[Data extracted from a collection]
»»

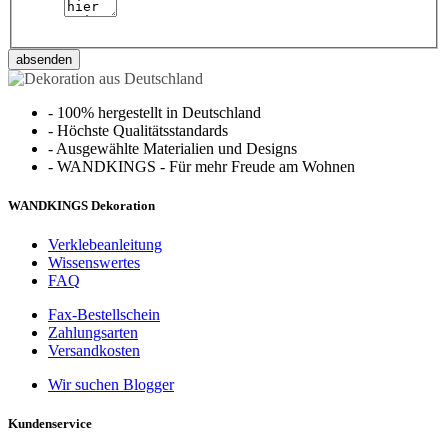
absenden
-
100% hergestellt in Deutschland
-
Höchste Qualitätsstandards
-
Ausgewählte Materialien und Designs
-
WANDKINGS - Für mehr Freude am Wohnen
WANDKINGS Dekoration
Verklebeanleitung
Wissenswertes
FAQ
Fax-Bestellschein
Zahlungsarten
Versandkosten
Wir suchen Blogger
Kundenservice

««

→ **WHAT IS NEEDED**: The required result is an exact repetition of the lines from the one containing "WANDKINGS - Für mehr Freude am Wohnen" through the last line of the data.

→ **EXPECTED OUTPUT**:
WANDKINGS - Für mehr Freude am Wohnen
WANDKINGS Dekoration
Verklebeanleitung
Wissenswertes
FAQ
Fax-Bestellschein
Zahlungsarten
Versandkosten
Wir suchen Blogger
Kundenservice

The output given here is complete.